WORK INSTRUCTION
Once you reach the line containing "left wrist: (834, 118)" in the data below, restate each line word for word up to and including the one containing "right shoulder: (762, 243)".

(Joint position lists)

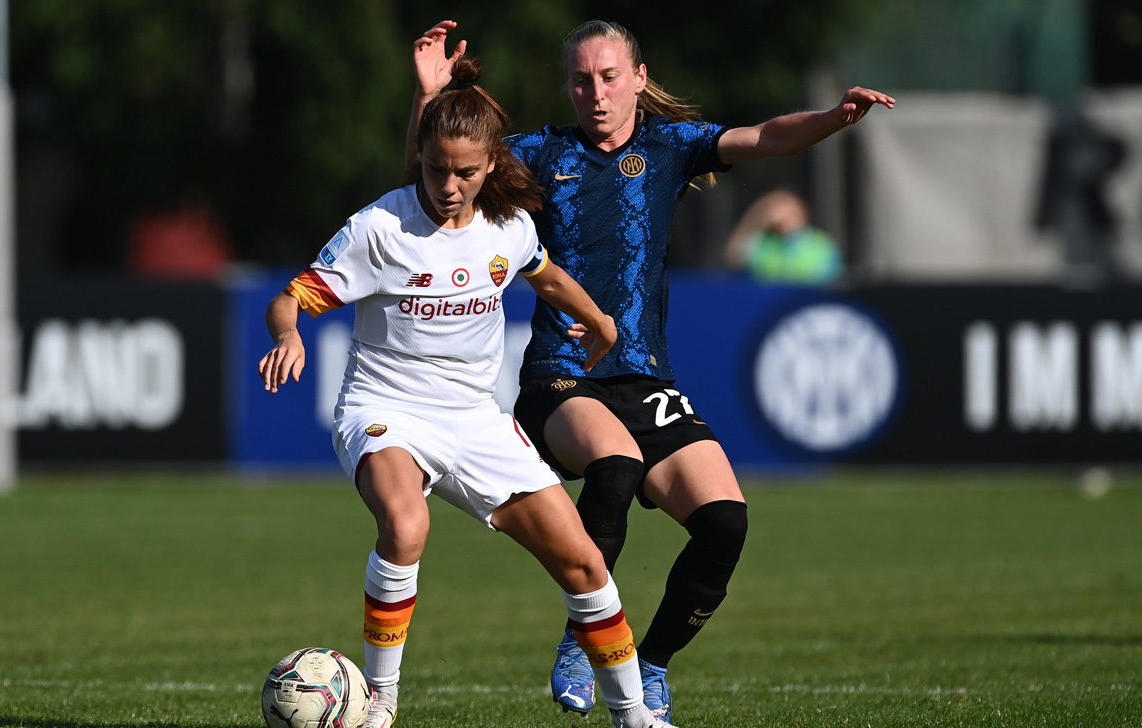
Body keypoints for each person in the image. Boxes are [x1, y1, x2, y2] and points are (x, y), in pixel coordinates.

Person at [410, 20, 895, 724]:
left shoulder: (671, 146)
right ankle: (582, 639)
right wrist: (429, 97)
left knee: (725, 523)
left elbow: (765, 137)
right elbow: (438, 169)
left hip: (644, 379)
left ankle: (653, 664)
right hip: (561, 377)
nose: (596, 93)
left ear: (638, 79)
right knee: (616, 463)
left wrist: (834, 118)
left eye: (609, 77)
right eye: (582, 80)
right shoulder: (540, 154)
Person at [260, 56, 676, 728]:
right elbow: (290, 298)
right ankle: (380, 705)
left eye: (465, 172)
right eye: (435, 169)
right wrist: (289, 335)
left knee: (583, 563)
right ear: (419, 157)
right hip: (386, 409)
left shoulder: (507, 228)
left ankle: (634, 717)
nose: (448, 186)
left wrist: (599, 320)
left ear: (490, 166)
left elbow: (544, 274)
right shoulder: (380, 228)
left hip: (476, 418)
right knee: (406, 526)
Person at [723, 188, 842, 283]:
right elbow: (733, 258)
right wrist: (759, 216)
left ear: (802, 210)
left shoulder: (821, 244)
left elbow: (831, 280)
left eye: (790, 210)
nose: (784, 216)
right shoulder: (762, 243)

* * *

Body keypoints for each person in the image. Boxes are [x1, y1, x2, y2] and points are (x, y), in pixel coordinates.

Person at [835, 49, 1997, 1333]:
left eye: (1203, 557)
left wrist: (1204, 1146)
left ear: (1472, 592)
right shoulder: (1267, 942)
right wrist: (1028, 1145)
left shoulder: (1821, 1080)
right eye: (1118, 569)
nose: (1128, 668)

WRITTEN SOLUTION
left wrist: (834, 118)
left eye: (609, 77)
right eye: (582, 80)
right shoulder: (540, 154)
Person at [260, 56, 676, 728]:
right elbow: (290, 298)
right ankle: (380, 705)
left eye: (465, 172)
right eye: (435, 169)
right wrist: (289, 335)
left knee: (583, 563)
right ear: (419, 157)
right hip: (386, 409)
left shoulder: (507, 228)
left ankle: (634, 717)
nose: (448, 186)
left wrist: (599, 320)
left ear: (490, 166)
left elbow: (544, 274)
right shoulder: (380, 228)
left hip: (476, 418)
right knee: (406, 526)
Person at [723, 188, 842, 283]:
right elbow: (733, 258)
right wrist: (759, 216)
left ear: (802, 210)
left shoulder: (821, 244)
left elbow: (831, 280)
left eye: (790, 210)
nose: (784, 216)
right shoulder: (762, 243)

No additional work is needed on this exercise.